Link Posted: 9/9/2010 3:33:39 PM EST
Go till you see pressure signs or any other case failure. THen get rid of the whole lot. At least thats what I would do.
Link Posted: 9/9/2010 4:28:46 PM EST
If it looks good, use it. All upside, no downside.
Link Posted: 9/9/2010 4:35:13 PM EST
Originally Posted By aramarine6:
Go till you see pressure signs or any other case failure. THen get rid of the whole lot. At least thats what I would do.

When you finally get case faliure, doesn't that damage the gun? Or will you just get a squib round? Or something totally different?
Link Posted: 9/9/2010 4:58:34 PM EST
[Last Edit: 9/9/2010 4:59:16 PM EST by SoDakShooter]
You are most likely going to have a neck split which is no big deal. If you haven't been overworking the brass (which I doubt you have been if you have 8 firings) you shouldn't have to worry about incipient head case seperation which is a big deal. Since they all passed the paper clip test, I'd load them up another time or two then toss them all.
Link Posted: 9/9/2010 5:01:42 PM EST
Link Posted: 9/9/2010 5:09:43 PM EST
Link Posted: 9/9/2010 5:40:39 PM EST
I had a .17 fireball split I opened the bolt and the brass was split in two . It didn't shoot any different. Looking at my brass the other one started to split but stayed together. The contraption below is how I removed the top of the case. I think there were six reloads including once fired as a .223 case.

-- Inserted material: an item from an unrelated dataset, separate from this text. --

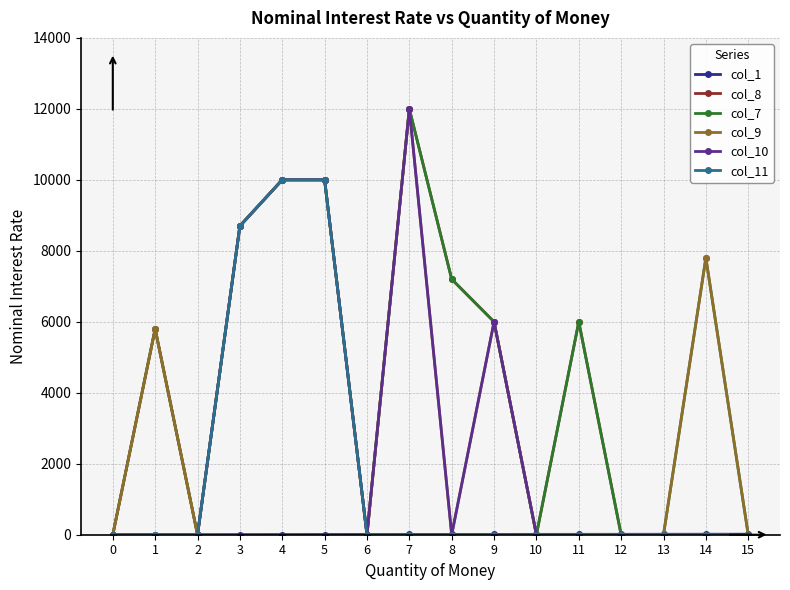

Is it true that col_8 equals 0 at 0?

True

Link Posted: 9/9/2010 5:46:51 PM EST
I have 30-06 cases with more than 12 firings. When one splits I figure its a just weakness in that particular casing, which is often the case because the whole lot usually continues for quite a few more firings.
Link Posted: 9/9/2010 5:47:01 PM EST
had guys get 12+ firings out of brass. depends on the brass really. many will just keep going until they show a split.
Link Posted: 9/9/2010 5:55:41 PM EST
You are confirming what I thought. This lot should be good for at least two more cycles. Split necks are not a big deal, but I don't want to have to deal with case head seperations. I hate to throw away fire formed brass if it's still GTG.
Link Posted: 9/9/2010 6:43:00 PM EST
Here are some LC cases that went for 10 reloads and still look good, and these were fired from a M1A, the one on the far left is once fired

Link Posted: 9/10/2010 1:14:29 AM EST
anneal them, full length resize them, then do the paper clip test again and reload them some more
Link Posted: 9/11/2010 12:14:22 PM EST
I would respectfully disagree that case head separations (CHS) are a big deal. I find that they are a product of the gun, either it has CHS as a common failure mode, or it doesn't. I only have one rifle, a Savage 99, that suffers CHS, and I have had maybe half a dozen cases fail this way in that gun. It was completely uneventful each time, and I never realized there was a problem until I saw the case. I have never had a CHS in any rifle other than the Savage.

The only case failures that are a big deal are case head failures, which don't seem to be caused by use, but rather defective cases. I have never seen one of those.